My dear parishioners,

    Peace!  In other bulletins (4 December, 2016-11 June, 2017) we have considered the teaching of the Catechism of the Catholic Church on “conscience.”  We then turned to Saint John Paul II’s encyclical letter Veritatis splendor (6 August, 1993) which addresses fundamental moral issues, including “conscience” more than one hundred times.  These reflections were begun earlier (6 April, 2018-30 May, 2018).  Here we no consider a passage from Veritatis splendor, 54.2.
    Saint John Paul II (+2005) reminds us in VS, 54, that how we conceive “the relationship between freedom and law” is “intimately bound up with” our “understanding of the moral conscience.”  If law is seen as “just a suggestion” without any moral import that has consequences.  If law is an “ordinance of reason” as Saint Thomas Aquinas (+1274) taught (Summa Theologiae I-II, Q. 90, A. 4), and we are rational creatures as Boethius (+525) taught (De Persona et Duabus Naturisc. ii) there is a different sort of consequence. 
     I never saw Pat Summit or Phil Fulmer coach the Tennessee Volunteers.  They were great because they were able to have their players, athletes, play by the rules (the laws of sports).  I don’t know anyone who would say that the “freedom of the coaches” or the “freedom of the athletes” was impeded by the rules.  When the rules are followed, the playing field is even and physical prowess carries the day.

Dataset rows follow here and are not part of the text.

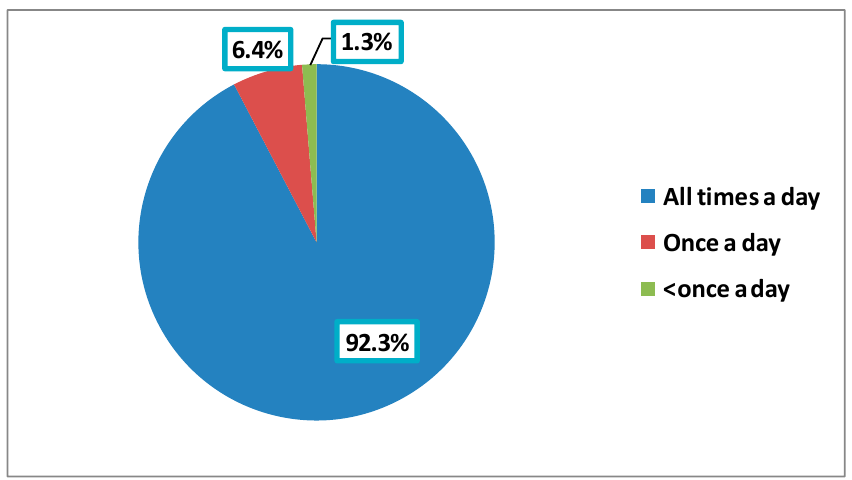
Figure 2. “ How often do you use social media?”, as answered by the participants.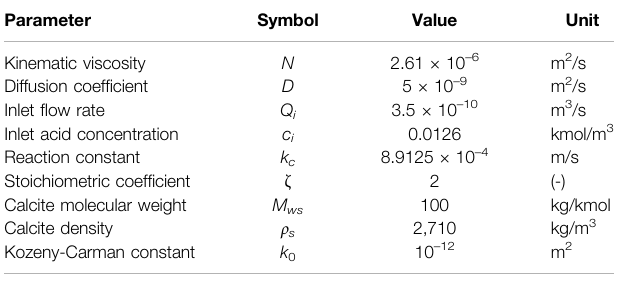
TABLE 1 | Simulation parameters for Benchmark 1.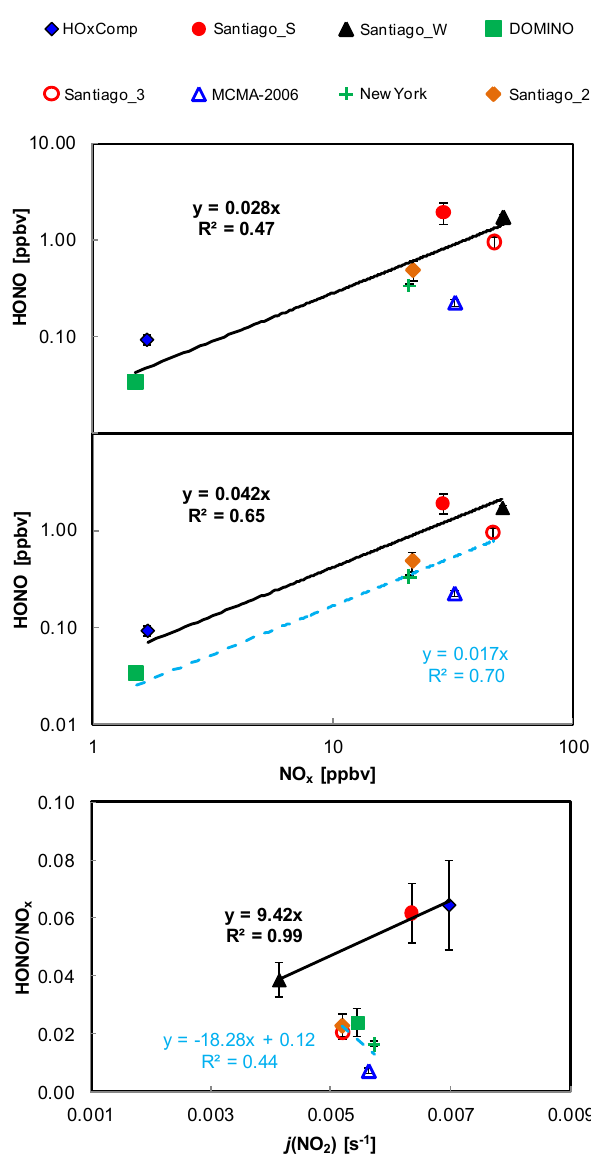
Fig. 8. Correlations between average afternoon (sector C, mid-noon to sunset) HONO mixing ratios versus the corresponding NO x and j (NO 2 ) values observed in different measurement campaigns. Error bars represent 1 σ of the mean.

    Obedience to the natural law inscribed on our very soul, obedience to the Divine Law given through Moses (cf. Exodus 20:1-17; Deuteronomy 5:6-21), obedience to the Sermon on the Mount (cf. Matthew 5-7; Luke 6:20-49; John 14:15) is even more important than a good football or basketball game.  There may well be other seasons, but we only have this one life on the good Earth with which to please the Lord (or not; cf. 1 Corinthians 7:17; Isaiah 42:5; Hebrews 9:27).  The sin of our First Parents, in the beginning, in the garden (cf. Genesis3:1-24), was primarily one of disobedience.  Christ the Lord, however, was “obedient unto death, death on a Cross (Philippians 2:8)” as we recall so vividly on Good Friday.  It is not just the “terrible twos” who like to say “no body can tell me what to do”…   The world lies to us, saying that there is no such thing as sin.  Yet, part of the sad consequences of Original Sin are not only suffering, death, and ignorance, but also a tendency to do evil, technically called “concupiscence.”  The evil we have a tendency to do differs, some may be more prone to pride, greed, envy, wrath, lust, gluttony or sloth, to name a few wicked tendencies.  I actually had a friend who would tell me, half joking, that “gluttony was his favorite sin.”  The point is, we should not have “favorite sins.”  We should despise all sin (cf. Psalm 97:10; Proverbs 8:13; Hebrews 1:9).  A well formed conscience recognizes this and acts accordingly.  Thankfully, i`n Christ, we can be victorious over sin.